SoundLoc3D: Invisible 3D Sound Source Localization and Classification Using a Multimodal RGB-D Acoustic Camera
This addresses the challenge of detecting invisible sound sources like gas leaks or machinery malfunctions, though it appears incremental as it builds on existing multimodal and set prediction approaches.
The paper tackles the problem of localizing and classifying 3D sound sources that may not be visible, using a multimodal RGB-D acoustic camera rig. The proposed SoundLoc3D framework achieves efficient and superior performance on a large-scale simulated dataset, demonstrating robustness to measurement inaccuracies and ambient noise.
Accurately localizing 3D sound sources and estimating their semantic labels -- where the sources may not be visible, but are assumed to lie on the physical surface of objects in the scene -- have many real applications, including detecting gas leak and machinery malfunction.
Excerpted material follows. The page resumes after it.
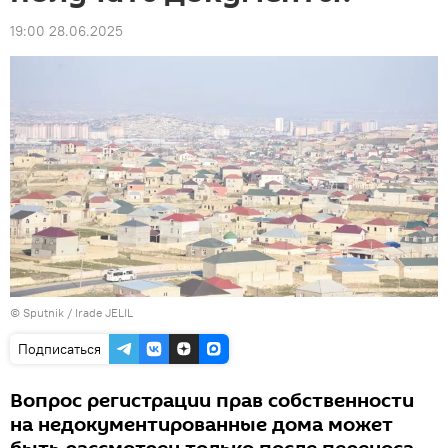
19:00 28.06.2025
© Sputnik / Irade JELIL
Подписаться
Вопрос регистрации прав собственности
на недокументированные дома может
The audio-visual weak-correlation in such setting poses new challenges in deriving innovative methods to answer if or how we can use cross-modal information to solve the task. Towards this end, we propose to use an acoustic-camera rig consisting of a pinhole RGB-D camera and a coplanar four-channel microphone array~(Mic-Array). By using this rig to record audio-visual signals from multiviews, we can use the cross-modal cues to estimate the sound sources 3D locations. Specifically, our framework SoundLoc3D treats the task as a set prediction problem, each element in the set corresponds to a potential sound source. Given the audio-visual weak-correlation, the set representation is initially learned from a single view microphone array signal, and then refined by actively incorporating physical surface cues revealed from multiview RGB-D images. We demonstrate the efficiency and superiority of SoundLoc3D on large-scale simulated dataset, and further show its robustness to RGB-D measurement inaccuracy and ambient noise interference.